→ **Task brief**
Extract every line from the records below that contains the word "lines".

Records drawn from a dataset:
--------------------------------------------------

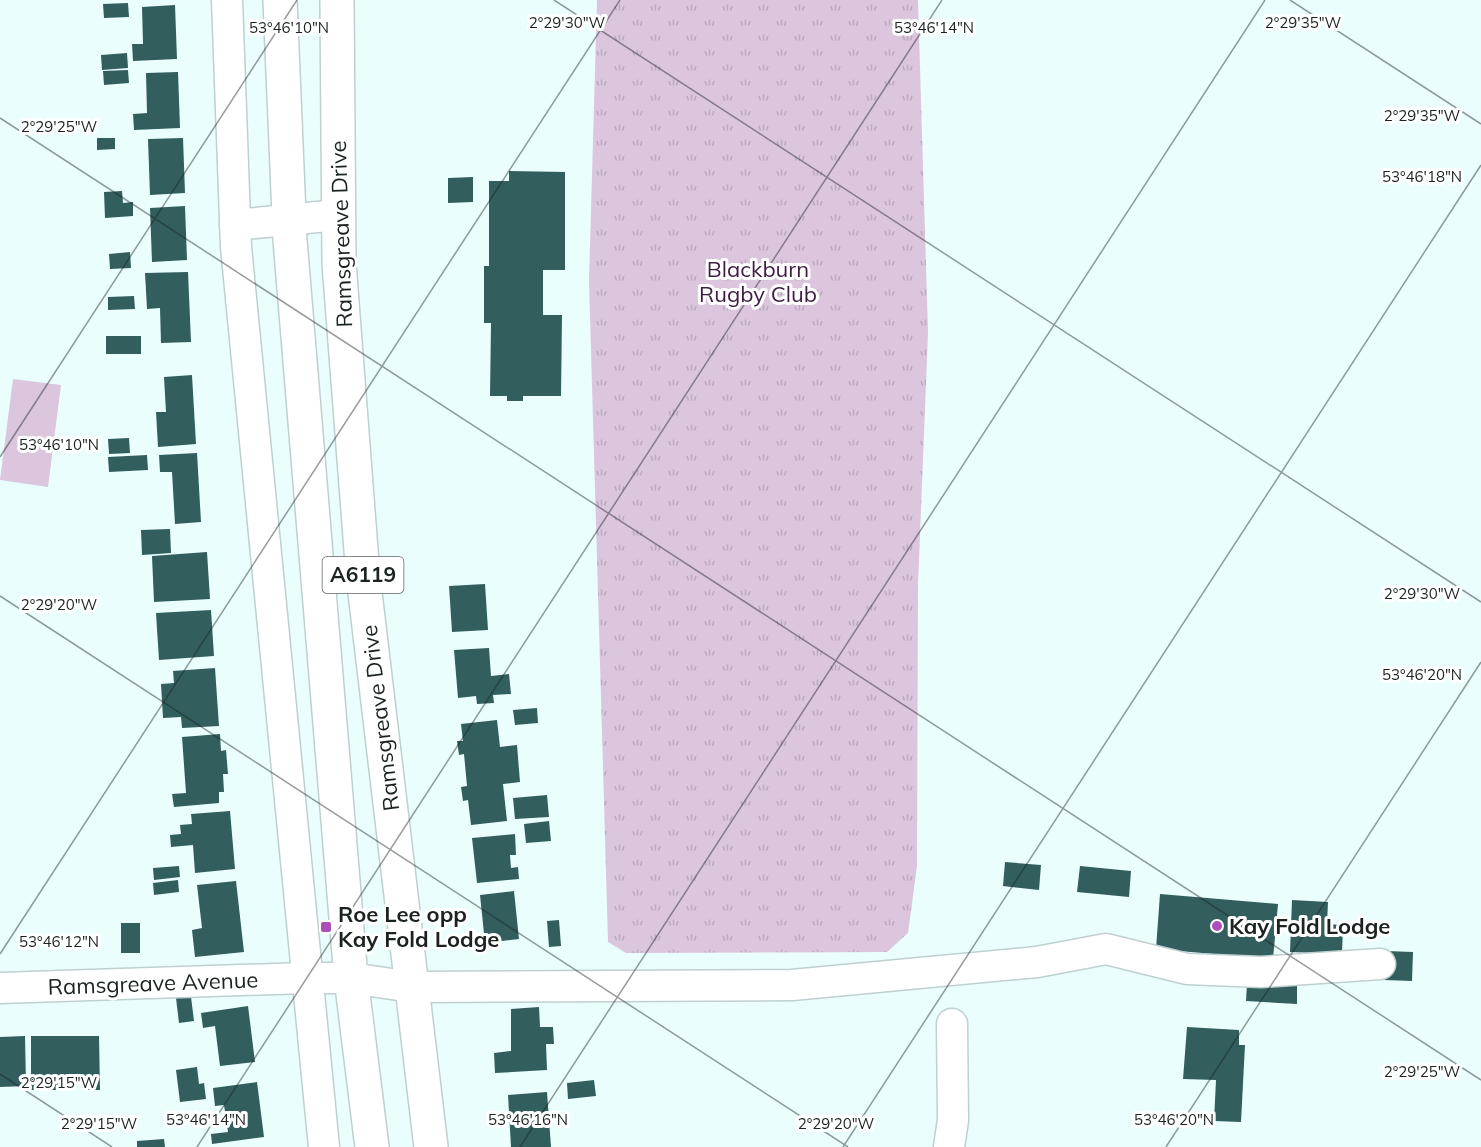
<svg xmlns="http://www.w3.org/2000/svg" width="1481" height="1147" viewBox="0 0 1481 1147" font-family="Mulish,sans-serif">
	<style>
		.grass { fill: url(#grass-tufts) }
		.pitch { fill: #dbc6de }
		.building { fill: #325e5e }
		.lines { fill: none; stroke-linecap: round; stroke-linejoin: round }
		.minor-casing { stroke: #bed0d0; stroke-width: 33 }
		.highway-casing { stroke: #bed0d0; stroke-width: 36 }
		.minor { stroke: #fff; stroke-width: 30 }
		.highway { stroke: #fff; stroke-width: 33 }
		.ticks { fill: none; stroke: #1b2222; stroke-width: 1.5; stroke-opacity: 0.45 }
		.poi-dot { fill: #ab4fba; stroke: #fff; stroke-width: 2 }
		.labels { text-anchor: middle; stroke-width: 6; stroke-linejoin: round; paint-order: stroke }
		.shield { fill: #fff; stroke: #5f6464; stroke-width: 1.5 }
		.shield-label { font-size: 21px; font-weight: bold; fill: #1b2222 }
		.street-label { font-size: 22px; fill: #1b2222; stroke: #fff }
		.park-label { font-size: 22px; fill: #3e1d43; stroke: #fff }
		.poi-label { font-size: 22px; font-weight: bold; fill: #1b2222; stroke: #fff; text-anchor: start }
		.ticks-label { font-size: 15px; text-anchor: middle; fill: #1b2222; stroke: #fff; stroke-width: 6; stroke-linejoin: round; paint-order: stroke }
	</style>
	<defs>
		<pattern id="grass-tufts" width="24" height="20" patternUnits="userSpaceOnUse" patternTransform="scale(1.5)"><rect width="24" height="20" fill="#dbc6de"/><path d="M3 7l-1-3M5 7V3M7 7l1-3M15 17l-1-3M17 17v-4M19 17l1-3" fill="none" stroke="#bbaabe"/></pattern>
	</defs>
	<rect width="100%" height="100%" fill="#eafefe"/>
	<path class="grass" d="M 597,0 L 918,0 L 928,333 L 918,585 L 917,866 L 908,933 L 887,952 L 626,953 L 608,942 L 589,281 Z"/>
	<path class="pitch" d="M 13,379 L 61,385 L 48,487 L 0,480 Z"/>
	<g class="building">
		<path d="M 128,3 L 129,17 L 104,18 L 103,4 Z"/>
		<path d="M 175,5 L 177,59 L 133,61 L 132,44 L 143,44 L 142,7 Z"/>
		<path d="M 127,53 L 128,68 L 102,70 L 101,55 Z"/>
		<path d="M 128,70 L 129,83 L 104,85 L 103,71 Z"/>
		<path d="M 178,72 L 180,128 L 134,130 L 133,114 L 147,113 L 146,73 Z"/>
		<path d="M 97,138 L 115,138 L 115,149 L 97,150 Z"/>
		<path d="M 183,138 L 185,193 L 150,195 L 148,139 Z"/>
		<path d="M 509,171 L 565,172 L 565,270 L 543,270 L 543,315 L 562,315 L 561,396 L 523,396 L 523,401 L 507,401 L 507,396 L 490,396 L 491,323 L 484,323 L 484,266 L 489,266 L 489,181 L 509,181 Z"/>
		<path d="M 473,177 L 473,202 L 448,203 L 448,178 Z"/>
		<path d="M 122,191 L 123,203 L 133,202 L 133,216 L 105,218 L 104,192 Z"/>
		<path d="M 185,206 L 187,260 L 152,262 L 150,208 Z"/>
		<path d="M 130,252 L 131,268 L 110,269 L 109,254 Z"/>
		<path d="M 188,272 L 191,342 L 161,343 L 160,308 L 147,309 L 145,273 Z"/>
		<path d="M 134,296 L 135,309 L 108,310 L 108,297 Z"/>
		<rect x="106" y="336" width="35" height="18"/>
		<path d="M 192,375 L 196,444 L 158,447 L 156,412 L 166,412 L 164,377 Z"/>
		<path d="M 129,438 L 130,453 L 109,454 L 108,439 Z"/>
		<path d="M 197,453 L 201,522 L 175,524 L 172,472 L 160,472 L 159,455 Z"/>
		<path d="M 147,455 L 148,470 L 109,472 L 108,457 Z"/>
		<path d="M 170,529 L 171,553 L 142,555 L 141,530 Z"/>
		<path d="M 207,552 L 210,599 L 154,602 L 152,556 Z"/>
		<path d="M 485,584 L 488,630 L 452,632 L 449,586 Z"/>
		<path d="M 211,610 L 214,656 L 159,660 L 156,613 Z"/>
		<path d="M 489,648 L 491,676 L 509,674 L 511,694 L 493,695 L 494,703 L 477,704 L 476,696 L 458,698 L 454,650 Z"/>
		<path d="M 215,668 L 219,726 L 182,728 L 181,717 L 163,718 L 161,684 L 174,683 L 173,671 Z"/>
		<path d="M 537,708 L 538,723 L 515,725 L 513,710 Z"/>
		<path d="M 497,720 L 500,747 L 517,745 L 520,782 L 503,784 L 507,821 L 471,825 L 468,800 L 463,801 L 461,787 L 467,786 L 464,754 L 459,755 L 457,741 L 463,741 L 461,724 Z"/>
		<path d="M 220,734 L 221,751 L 226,750 L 228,774 L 223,774 L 224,792 L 219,792 L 219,803 L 174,807 L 172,794 L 186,793 L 182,737 Z"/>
		<path d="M 547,795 L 549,817 L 515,819 L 513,798 Z"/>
		<path d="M 230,811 L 235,869 L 195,873 L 193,845 L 171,847 L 170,835 L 181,834 L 180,825 L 192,824 L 191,814 Z"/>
		<path d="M 549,821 L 551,841 L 526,843 L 524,824 Z"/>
		<path d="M 515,834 L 516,855 L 510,855 L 511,868 L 518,867 L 519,879 L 477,883 L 472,838 Z"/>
		<path d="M 1005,862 L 1041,865 L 1039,890 L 1003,886 Z"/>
		<path d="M 179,866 L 180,877 L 154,880 L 153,868 Z"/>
		<path d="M 1080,866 L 1131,871 L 1129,897 L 1077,892 Z"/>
		<path d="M 178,880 L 179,892 L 154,895 L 153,883 Z"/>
		<path d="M 236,881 L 244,952 L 195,957 L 192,930 L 202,928 L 197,885 Z"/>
		<path d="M 514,891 L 519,939 L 485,943 L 480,895 Z"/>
		<path d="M 1160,894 L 1278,904 L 1273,959 L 1156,949 Z"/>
		<path d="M 1292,900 L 1328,902 L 1327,924 L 1343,925 L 1342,954 L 1290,952 Z"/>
		<path d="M 559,920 L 561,946 L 549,947 L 547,921 Z"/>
		<rect x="121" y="923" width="19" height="30"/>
		<path d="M 1386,951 L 1413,952 L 1412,981 L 1384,980 Z"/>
		<path d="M 1247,983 L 1297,985 L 1297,1004 L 1246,1001 Z"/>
		<path d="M 191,997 L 194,1021 L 179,1023 L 176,998 Z"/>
		<path d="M 248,1006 L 255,1062 L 220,1066 L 215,1026 L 203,1028 L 201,1013 Z"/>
		<path d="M 539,1007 L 540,1027 L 553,1027 L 554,1044 L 546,1044 L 547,1070 L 495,1073 L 494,1053 L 511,1051 L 511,1009 Z"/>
		<path d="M 1187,1027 L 1239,1030 L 1239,1045 L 1245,1045 L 1241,1122 L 1214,1121 L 1216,1080 L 1183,1079 Z"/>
		<path d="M 25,1036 L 26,1086 L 0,1087 L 0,1037 Z"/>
		<path d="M 31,1036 L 99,1036 L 100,1090 L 85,1090 L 85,1077 L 58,1078 L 58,1090 L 31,1090 Z"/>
		<path d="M 197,1067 L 199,1084 L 204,1083 L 206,1099 L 180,1102 L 176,1070 Z"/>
		<path d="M 594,1080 L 596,1096 L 568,1099 L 567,1083 Z"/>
		<path d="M 257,1082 L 264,1137 L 212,1144 L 211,1134 L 228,1132 L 224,1105 L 215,1106 L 213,1088 Z"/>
		<path d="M 547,1092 L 551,1147 L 511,1147 L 508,1095 Z"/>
		<path d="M 164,1139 L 165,1147 L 137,1147 L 137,1141 Z"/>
	</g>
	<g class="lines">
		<defs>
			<g id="minor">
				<path d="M 227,0 L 236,247 L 324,1147"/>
				<path d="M 235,225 L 338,215"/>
				<path d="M 0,988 L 305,978 L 351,978 L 412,987 L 792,985 L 1037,962 L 1106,949 L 1187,969 L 1261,972 L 1380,964"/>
				<path d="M 949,1147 L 953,1120 L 952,1024"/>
			</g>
			<g id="highway">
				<path d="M 280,0 L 290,240 L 351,978 L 372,1147"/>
				<path d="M 337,0 L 339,263 L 363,576 L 431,1147"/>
			</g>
		</defs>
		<use href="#minor" class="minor-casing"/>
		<use href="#highway" class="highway-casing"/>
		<use href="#minor" class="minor"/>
		<use href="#highway" class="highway"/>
	</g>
	<path class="ticks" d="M 554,0 L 1481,602M 1290,0 L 1481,124M 0,118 L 1481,1080M 0,457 L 297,0M 0,596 L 848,1147M 0,954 L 620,0M 0,1074 L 112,1147M 197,1147 L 942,0M 520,1147 L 1265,0M 843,1147 L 1481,165M 1166,1147 L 1481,662"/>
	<g class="poi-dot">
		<circle cx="1217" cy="926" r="6"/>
		<rect x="320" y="921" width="12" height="12" rx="3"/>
	</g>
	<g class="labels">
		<rect class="shield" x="322.5" y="557" width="81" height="36" rx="4.5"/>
		<g class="shield-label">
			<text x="363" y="582">A6119</text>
		</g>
		<g class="street-label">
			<text transform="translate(341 234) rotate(-92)" y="8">Ramsgreave Drive</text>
			<text transform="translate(380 718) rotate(-97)" y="8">Ramsgreave Drive</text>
			<text transform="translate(153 983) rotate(-2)" y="8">Ramsgreave Avenue</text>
		</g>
		<g class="park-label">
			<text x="758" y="277">Blackburn<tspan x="758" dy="25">Rugby Club</tspan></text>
		</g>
		<g class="poi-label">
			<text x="338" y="922">Roe Lee opp<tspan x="338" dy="25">Kay Fold Lodge</tspan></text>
			<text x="1229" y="934">Kay Fold Lodge</text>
		</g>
	</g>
	<g class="ticks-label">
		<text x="567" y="28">2°29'30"W</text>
		<text x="1303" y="28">2°29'35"W</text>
		<text x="289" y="33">53°46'10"N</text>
		<text x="934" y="33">53°46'14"N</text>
		<text x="1422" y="121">2°29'35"W</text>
		<text x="59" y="132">2°29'25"W</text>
		<text x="1422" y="182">53°46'18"N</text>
		<text x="59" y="450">53°46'10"N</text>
		<text x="1422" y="599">2°29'30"W</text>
		<text x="59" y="610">2°29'20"W</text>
		<text x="1422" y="680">53°46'20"N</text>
		<text x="59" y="947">53°46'12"N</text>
		<text x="1422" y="1077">2°29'25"W</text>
		<text x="59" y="1088">2°29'15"W</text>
		<text x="206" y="1125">53°46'14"N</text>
		<text x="528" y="1125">53°46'16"N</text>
		<text x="1174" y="1125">53°46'20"N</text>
		<text x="99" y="1129">2°29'15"W</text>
		<text x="836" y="1129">2°29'20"W</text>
	</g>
</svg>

--------------------------------------------------

→ **Reply**
		.lines { fill: none; stroke-linecap: round; stroke-linejoin: round }
	<g class="lines">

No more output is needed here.